La séance a permis de revenir sur plusieurs dossiers législatifs et de contrôle.
Associations et données personnelles au cœur des discussions
Les députés ont d’abord évoqué l’importance d’un éventuel renvoi du projet de loi organique relatif à l’Instance de la communication audiovisuelle devant la commission des droits et libertés, estimant que le respect des règles de compétence au sein de l’institution législative constitue une garantie essentielle au bon fonctionnement du travail parlementaire.
Concernant la proposition de loi sur l’organisation des associations, les échanges ont porté sur la nécessité d’élargir les séances d’audition, tout en maintenant celles déjà programmées avec des parties gouvernementales et non gouvernementales.
La commission a également poursuivi l’examen de la proposition de loi organique relative à la protection des données personnelles. Les députés ont passé en revue les parties devant être auditionnées, tout en appelant à associer davantage d’experts spécialisés et d’associations concernées afin d’éclairer les débats.
Le Code de la nationalité et le rôle de contrôle de la commission
S’agissant de la proposition de loi portant modification et complément de certaines dispositions du Code de la nationalité, le président de la commission a rappelé qu’une première séance d’audition avait déjà été tenue avec les auteurs de l’initiative. Les membres ont proposé de poursuivre les consultations autour de ce texte.

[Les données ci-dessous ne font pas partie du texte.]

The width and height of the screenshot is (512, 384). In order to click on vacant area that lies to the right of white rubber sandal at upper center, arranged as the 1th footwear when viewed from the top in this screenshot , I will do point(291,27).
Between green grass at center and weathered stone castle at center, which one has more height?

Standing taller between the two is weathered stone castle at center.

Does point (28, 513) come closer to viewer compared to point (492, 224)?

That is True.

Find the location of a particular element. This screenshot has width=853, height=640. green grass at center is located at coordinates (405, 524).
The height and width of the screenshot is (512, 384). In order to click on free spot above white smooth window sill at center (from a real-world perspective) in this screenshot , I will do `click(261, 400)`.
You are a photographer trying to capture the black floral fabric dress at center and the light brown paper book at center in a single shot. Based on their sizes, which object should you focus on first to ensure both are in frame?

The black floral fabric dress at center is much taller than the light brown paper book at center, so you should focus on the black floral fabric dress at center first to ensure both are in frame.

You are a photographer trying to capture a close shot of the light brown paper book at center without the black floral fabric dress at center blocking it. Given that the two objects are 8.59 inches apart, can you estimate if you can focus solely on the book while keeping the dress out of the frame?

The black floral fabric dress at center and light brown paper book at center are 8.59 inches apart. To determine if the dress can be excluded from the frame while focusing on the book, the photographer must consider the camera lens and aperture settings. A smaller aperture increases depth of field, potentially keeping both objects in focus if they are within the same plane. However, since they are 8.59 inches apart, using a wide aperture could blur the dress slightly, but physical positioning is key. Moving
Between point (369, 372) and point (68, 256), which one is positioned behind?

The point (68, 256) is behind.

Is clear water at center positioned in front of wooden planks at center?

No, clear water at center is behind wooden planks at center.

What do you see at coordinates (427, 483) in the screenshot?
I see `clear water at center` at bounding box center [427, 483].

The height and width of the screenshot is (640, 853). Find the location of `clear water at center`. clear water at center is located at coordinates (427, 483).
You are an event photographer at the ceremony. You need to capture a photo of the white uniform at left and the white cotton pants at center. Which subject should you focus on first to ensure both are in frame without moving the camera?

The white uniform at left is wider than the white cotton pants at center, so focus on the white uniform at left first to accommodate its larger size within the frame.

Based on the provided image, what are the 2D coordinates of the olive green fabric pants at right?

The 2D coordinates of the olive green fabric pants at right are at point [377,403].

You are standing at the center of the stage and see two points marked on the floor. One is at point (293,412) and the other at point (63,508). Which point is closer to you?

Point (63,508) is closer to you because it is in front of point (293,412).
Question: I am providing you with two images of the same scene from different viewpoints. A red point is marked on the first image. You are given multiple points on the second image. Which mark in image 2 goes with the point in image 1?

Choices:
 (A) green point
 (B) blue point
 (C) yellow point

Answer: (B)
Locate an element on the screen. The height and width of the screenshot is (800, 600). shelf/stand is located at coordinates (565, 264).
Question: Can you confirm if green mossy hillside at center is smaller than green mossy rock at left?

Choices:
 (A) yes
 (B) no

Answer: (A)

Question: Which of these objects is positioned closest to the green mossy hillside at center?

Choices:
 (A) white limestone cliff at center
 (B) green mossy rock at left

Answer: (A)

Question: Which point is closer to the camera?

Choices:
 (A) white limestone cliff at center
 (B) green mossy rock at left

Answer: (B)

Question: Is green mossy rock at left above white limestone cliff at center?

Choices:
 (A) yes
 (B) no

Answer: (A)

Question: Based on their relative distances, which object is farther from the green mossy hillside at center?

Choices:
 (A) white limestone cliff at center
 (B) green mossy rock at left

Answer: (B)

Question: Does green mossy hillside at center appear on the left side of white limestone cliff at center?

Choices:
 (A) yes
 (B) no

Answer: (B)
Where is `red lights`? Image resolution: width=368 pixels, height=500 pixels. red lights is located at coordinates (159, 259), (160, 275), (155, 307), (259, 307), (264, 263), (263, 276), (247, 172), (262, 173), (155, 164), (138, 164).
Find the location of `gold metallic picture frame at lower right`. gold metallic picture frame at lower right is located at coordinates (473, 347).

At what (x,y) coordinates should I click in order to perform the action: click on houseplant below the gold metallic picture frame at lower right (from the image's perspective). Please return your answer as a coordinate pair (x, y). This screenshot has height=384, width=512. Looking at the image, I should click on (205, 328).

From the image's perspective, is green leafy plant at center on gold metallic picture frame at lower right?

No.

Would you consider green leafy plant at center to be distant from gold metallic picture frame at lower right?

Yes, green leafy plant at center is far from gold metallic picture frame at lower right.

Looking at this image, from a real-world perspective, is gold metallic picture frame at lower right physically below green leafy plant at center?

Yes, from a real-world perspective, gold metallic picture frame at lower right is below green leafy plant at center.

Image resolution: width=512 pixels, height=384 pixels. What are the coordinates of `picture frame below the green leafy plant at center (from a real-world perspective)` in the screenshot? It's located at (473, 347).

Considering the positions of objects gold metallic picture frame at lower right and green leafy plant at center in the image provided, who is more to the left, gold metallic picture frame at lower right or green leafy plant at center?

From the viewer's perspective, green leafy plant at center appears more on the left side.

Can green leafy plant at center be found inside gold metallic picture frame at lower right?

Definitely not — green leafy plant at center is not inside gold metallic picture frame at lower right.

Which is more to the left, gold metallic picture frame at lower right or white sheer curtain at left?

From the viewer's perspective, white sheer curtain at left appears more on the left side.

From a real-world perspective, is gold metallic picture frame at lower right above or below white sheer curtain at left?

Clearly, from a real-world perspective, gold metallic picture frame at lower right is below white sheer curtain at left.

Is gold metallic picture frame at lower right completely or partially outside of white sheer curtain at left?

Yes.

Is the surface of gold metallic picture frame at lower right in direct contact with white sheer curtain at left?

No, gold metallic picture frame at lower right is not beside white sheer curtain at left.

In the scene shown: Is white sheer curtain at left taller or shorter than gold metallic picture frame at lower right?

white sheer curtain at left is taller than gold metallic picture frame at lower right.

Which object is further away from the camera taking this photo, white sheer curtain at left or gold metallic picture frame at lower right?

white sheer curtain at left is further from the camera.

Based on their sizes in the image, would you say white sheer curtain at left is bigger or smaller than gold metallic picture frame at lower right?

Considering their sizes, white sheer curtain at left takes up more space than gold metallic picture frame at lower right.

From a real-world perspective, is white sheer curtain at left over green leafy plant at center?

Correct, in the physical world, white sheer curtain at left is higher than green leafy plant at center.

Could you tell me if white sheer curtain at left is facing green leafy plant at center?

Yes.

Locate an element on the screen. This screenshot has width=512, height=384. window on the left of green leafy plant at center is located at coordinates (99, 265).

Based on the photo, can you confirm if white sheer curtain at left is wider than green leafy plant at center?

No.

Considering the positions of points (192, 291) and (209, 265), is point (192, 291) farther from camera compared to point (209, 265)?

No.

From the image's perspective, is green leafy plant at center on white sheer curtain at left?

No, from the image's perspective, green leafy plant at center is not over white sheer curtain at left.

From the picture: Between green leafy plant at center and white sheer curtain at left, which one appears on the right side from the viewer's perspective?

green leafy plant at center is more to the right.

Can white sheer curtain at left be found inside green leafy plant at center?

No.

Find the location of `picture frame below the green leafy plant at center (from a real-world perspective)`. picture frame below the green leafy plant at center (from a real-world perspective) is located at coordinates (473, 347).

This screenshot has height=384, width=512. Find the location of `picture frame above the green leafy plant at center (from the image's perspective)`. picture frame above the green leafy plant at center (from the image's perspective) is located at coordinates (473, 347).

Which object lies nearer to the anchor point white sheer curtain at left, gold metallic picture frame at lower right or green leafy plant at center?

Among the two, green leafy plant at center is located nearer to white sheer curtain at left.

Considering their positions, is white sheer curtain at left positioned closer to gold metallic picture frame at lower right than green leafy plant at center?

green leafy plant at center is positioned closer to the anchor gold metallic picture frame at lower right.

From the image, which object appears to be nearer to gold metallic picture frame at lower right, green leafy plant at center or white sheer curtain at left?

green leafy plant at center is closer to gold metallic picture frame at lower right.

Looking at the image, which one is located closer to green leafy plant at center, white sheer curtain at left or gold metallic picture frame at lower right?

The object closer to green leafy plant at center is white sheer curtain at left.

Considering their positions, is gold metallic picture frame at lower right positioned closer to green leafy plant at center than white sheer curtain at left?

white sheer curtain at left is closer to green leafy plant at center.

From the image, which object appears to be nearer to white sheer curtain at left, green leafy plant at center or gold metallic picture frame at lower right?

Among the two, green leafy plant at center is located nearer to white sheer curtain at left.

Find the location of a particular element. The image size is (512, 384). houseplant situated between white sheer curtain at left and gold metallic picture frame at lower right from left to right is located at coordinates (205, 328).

Sur un autre volet, les députés ont insisté sur l’importance du rôle de contrôle de la commission. Ils ont ainsi discuté d’un calendrier de séances consacrées à plusieurs dossiers relevant de ses compétences, notamment la situation du secteur audiovisuel, le fonctionnement du service judiciaire, le système de justice en Tunisie ainsi que les droits des générations futures.
En clôture des travaux, les membres de la commission ont réaffirmé la nécessité de poursuivre l’examen des propositions de loi en cours tout en accordant une attention particulière à la mission de contrôle parlementaire.